### [Aim of the task]
Every record, down to the last line, must be given again exactly.

### [Exercise materials]
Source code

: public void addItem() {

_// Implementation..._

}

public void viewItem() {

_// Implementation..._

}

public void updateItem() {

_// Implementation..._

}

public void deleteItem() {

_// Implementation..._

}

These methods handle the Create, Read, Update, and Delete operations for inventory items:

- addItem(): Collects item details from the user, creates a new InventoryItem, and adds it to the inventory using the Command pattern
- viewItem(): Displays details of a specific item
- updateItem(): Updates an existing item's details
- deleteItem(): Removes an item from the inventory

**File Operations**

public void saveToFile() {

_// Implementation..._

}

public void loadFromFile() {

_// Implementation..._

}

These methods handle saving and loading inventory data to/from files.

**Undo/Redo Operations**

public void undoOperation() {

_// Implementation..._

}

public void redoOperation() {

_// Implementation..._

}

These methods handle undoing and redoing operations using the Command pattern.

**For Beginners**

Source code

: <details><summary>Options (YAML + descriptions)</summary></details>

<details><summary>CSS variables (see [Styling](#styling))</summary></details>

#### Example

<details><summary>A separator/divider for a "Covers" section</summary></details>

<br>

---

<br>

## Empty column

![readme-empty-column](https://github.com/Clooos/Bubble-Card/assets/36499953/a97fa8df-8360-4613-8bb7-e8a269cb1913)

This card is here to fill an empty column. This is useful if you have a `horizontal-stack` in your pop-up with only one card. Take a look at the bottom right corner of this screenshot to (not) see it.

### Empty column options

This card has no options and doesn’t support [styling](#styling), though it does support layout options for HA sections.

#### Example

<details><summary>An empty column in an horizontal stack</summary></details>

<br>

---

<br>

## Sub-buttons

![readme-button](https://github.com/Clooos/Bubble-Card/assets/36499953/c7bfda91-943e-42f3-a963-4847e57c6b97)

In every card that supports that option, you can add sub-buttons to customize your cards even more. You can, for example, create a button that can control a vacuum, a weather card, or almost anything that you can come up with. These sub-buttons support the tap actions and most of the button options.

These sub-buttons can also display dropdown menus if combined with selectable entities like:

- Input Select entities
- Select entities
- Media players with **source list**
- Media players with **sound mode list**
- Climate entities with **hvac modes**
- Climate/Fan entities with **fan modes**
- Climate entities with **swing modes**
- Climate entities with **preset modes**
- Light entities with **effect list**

### [Written answer]
Source code

: public void addItem() {

_// Implementation..._

}

public void viewItem() {

_// Implementation..._

}

public void updateItem() {

_// Implementation..._

}

public void deleteItem() {

_// Implementation..._

}

These methods handle the Create, Read, Update, and Delete operations for inventory items:

- addItem(): Collects item details from the user, creates a new InventoryItem, and adds it to the inventory using the Command pattern
- viewItem(): Displays details of a specific item
- updateItem(): Updates an existing item's details
- deleteItem(): Removes an item from the inventory

**File Operations**

public void saveToFile() {

_// Implementation..._

}

public void loadFromFile() {

_// Implementation..._

}

These methods handle saving and loading inventory data to/from files.

**Undo/Redo Operations**

public void undoOperation() {

_// Implementation..._

}

public void redoOperation() {

_// Implementation..._

}

These methods handle undoing and redoing operations using the Command pattern.

**For Beginners**

Source code

: <details><summary>Options (YAML + descriptions)</summary></details>

<details><summary>CSS variables (see [Styling](#styling))</summary></details>

#### Example

<details><summary>A separator/divider for a "Covers" section</summary></details>

<br>

---

<br>

## Empty column

![readme-empty-column](https://github.com/Clooos/Bubble-Card/assets/36499953/a97fa8df-8360-4613-8bb7-e8a269cb1913)

This card is here to fill an empty column. This is useful if you have a `horizontal-stack` in your pop-up with only one card. Take a look at the bottom right corner of this screenshot to (not) see it.

### Empty column options

This card has no options and doesn’t support [styling](#styling), though it does support layout options for HA sections.

#### Example

<details><summary>An empty column in an horizontal stack</summary></details>

<br>

---

<br>

## Sub-buttons

![readme-button](https://github.com/Clooos/Bubble-Card/assets/36499953/c7bfda91-943e-42f3-a963-4847e57c6b97)

In every card that supports that option, you can add sub-buttons to customize your cards even more. You can, for example, create a button that can control a vacuum, a weather card, or almost anything that you can come up with. These sub-buttons support the tap actions and most of the button options.

These sub-buttons can also display dropdown menus if combined with selectable entities like:

- Input Select entities
- Select entities
- Media players with **source list**
- Media players with **sound mode list**
- Climate entities with **hvac modes**
- Climate/Fan entities with **fan modes**
- Climate entities with **swing modes**
- Climate entities with **preset modes**
- Light entities with **effect list**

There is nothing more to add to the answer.